The Last Great Night of a Legend

Courtesy of thefightcity.com

February 24th will commemorate the 30th anniversary of the last great moment in the career of a boxing legend.  That legend was Panama’s Manos de Piedra (Hands of Stone) Roberto Duran.

Roberto Duran is considered by many to be one of the 5 best pound-for-pound fighters of all time and arguably the best lightweight of all time.

With a brutal combination of power, speed, a chin with  just as much piedra as he had in his hands and an underrated set of boxing skills, Duran took the boxing world by storm in the late 1960s.

Just ten days after his 21st birthday Duran lifted the lightweight crown from Scotland’s Ken Buchanan via 13th round TKO in Madison Square Garden.  He laid waste of the division like no other.

His only loss at lightweight was to the late Esteban de Jesus in a nontitle match which Duran would go onto avenge twice via knockout.

He moved up to welterweight eventually taking the WBC strap from fellow legend Sugar Ray Leonard in June of 1980; this would be his greatest professional moment.  After ballooning in weight by about 50 lbs. during the celebration tour, he cut all the way back down to 147 for an immediate rematch just five months later.

Neither fighter was the same in New Orleans.  Leonard changed his style, refusing to stand in front of the Panamanian destroyer.  Duran was sluggish (probably from the weight cut) and frustrated by Leonard’s movement.  He inexplicably quit uttering the infamous words that would forever be attached to his name, NO MAS in the eight  round.

Even in his homeland, Duran went from hero to pariah.  Many thought his best days were behind him and he was largely written off after a 15 round loss to fellow Hall-of-Famer Wilfred Benitez in 1982.

But after looking rejuvenated in the dispensing of another former champ, Jose Pipino Cuevas, Duran got a title shot against a new hotshot junior middleweight champ from the Bronx named Davey Moore.

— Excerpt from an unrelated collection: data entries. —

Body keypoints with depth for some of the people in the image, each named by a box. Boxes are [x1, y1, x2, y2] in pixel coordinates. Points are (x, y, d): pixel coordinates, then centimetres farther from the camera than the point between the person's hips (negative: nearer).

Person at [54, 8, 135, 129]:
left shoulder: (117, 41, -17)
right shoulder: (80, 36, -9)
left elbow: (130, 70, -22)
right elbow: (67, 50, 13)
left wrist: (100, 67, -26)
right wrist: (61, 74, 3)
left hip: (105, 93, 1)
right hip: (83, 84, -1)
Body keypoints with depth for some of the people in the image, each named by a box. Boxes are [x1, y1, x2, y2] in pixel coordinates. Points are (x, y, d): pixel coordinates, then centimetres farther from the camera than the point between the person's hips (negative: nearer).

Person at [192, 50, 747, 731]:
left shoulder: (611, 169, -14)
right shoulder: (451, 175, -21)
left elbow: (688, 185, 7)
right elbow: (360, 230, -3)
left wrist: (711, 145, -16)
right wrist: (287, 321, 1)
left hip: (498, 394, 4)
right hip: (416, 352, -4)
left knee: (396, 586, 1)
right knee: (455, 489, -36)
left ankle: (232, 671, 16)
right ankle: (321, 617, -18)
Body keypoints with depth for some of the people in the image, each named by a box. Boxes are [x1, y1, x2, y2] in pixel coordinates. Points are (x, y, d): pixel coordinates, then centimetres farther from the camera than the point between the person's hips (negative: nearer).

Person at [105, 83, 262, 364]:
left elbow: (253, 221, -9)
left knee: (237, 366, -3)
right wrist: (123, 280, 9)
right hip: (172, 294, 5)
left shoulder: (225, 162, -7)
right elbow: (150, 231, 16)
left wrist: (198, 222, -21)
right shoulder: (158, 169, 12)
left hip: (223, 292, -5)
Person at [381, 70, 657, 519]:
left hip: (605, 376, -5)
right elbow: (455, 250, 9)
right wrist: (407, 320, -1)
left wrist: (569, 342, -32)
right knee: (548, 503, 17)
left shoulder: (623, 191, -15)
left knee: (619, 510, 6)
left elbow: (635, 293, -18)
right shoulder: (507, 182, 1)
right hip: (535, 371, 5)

On Duran’s 32nd birthday he not only tamed the young lion; he beat the living sh*t out of him.  Duran was redeemed.

He had Leonard (who commentated the fight) in the ring kissing and congratulating him and Madison Square Garden singing Happy Birthday to him.

That earned him a shot at a 4th world title against middleweight king, Marvelous Marvin Hagler.  Duran showed a lot in a losing effort pushing the champ to come from behind on what I thought were some questionably close scorecards.

He came back to junior middleweight to face the 6’2, hard hitting Thomas Hitman Hearns.

Duran was knocked out for the first time in 83 fights in what I believe would have been a stylistic nightmare for him at any point in his career.

Surely this was it for the old warhorse.  Well, so we thought.

Duran would always be a fighter even if no longer elite.  From 1986-1988, he would fight eight times going 7-1; the lone loss a split decision to Hagler’s half brother Robbie Simms.

8 fights in three years in his mid-30s; you can’t find an elite prime fighter who is nearly that active today.

Meanwhile Hearns was unexpectedly knocked out by underrated badass, Iran The Blade Barkley on June 6, 1988 for the middleweight title.

Duran was given yet another title shot against the new champ who swore revenge for his fellow Bronx Bomber, Davey Moore.

Few thought Duran had enough left in the tank to win.  I mean how could he?

Barkley was younger, stronger, much bigger and just KO’d the man who nearly decapitated Duran 5 years earlier.

But styles make fights and sometimes a former great can turn back the clock in moments.  This was one of those moments.

On a snow-covered Atlantic City night, Duran used a combination of guile, guts, stamina and enough power (he dropped Barkley in the 11th) to foil the young champ in a back-and-forth classic doing just enough to get the decision and a 4th world title.

That’s right.  At age 37 after being written off for the second time, Duran showed the living legend was not done quite yet.

This would be the last night he would look like that legend, but on this night he was the NEW Middleweight Champ!  The respect the two showed each other after the final bell has continued in their later years.

Courtesy of theboxingtribune.com

View the full fight here.  Talk soon.

-Marksman

PS:  Just a side note to you football Giants fans.  Your running back, Saquon Barkley whom I understand is a high character guy is the great nephew of The Blade.